Objective 3, Question 5 – Increase and diversify the pool of available providers
Provide multiple avenues for non-traditional audiences to participate in training to become service providers. Work with community colleges and adult education offices at the state and local levels to develop curricula and offer training.
Objective 4, Question 2 – Measures of potential access and robustness of provider networks across delivery systems
As noted above, a number of states have invested in longitudinal data systems (SLDS) that tie together data from state agencies through data sharing agreements. Encourage or incentivize state Medicaid offices to connect with the SLDS in their state to ensure that data systems include CMS data.

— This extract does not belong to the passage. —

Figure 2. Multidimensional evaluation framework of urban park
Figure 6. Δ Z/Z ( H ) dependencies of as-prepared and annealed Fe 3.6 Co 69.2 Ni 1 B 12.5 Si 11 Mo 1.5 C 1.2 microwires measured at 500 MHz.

Objective 4, Question 3 – LTSS, HCBS, and Prioritizing Employment Outcomes
In looking at ways to monitor access to long-term services and supports (LTSS) within Medicaid, there is a continuing and critical need to how LTSS supports employment outcomes. The case management, supported employment, assistive technology and personal care supports that Medicaid pays for are crucial to the employment success of many people with disabilities. As such, CMS should examine LTSS data between states and cross reference that data in terms of employment outcomes. Further leadership, work, and guidance is needed to ensure that Medicaid can better support the range of economic opportunities open to people with disabilities who may need support funded through LTSS. Case management should always be about ascertaining the goals of a Medicaid recipient and determining the appropriate array of services to meet their needs. Medicaid reimbursement rates that incentivize competitive integrated employment is one critical need. “Conflict free” case management is a return to ensuring services are selected to meet recipient goals without pressure from agencies who fiscally benefit when certain options are chosen over others.
Sincerely, CCD Employment and Training Task Force Co-Chairs:
Alexandra Bennewith, email@example.com, United Spinal Association
Julie J. Christensen, firstname.lastname@example.org, Association of People Supporting Employment First (APSE)
Alicia Epstein, email@example.com, SourceAmerica
Philip Kahn-Pauli, firstname.lastname@example.org, RespectAbility
Susan Prokop, email@example.com, Paralyzed Veterans of America (PVA)
Dahlia Shaewitz, firstname.lastname@example.org, Institute for Educational Leadership
The Consortium for Citizens with Disabilities (CCD) is the largest coalition of national organizations working together to advocate for federal public policy that ensures the self-determination, independence, empowerment, integration and inclusion of children and adults with disabilities in all aspects of society. The Employment and Training Task Force monitors federal legislation and regulations relevant to the employment of people with disabilities, particularly issues related to the programs and projects funded under the Rehabilitation Act of 1973, as amended.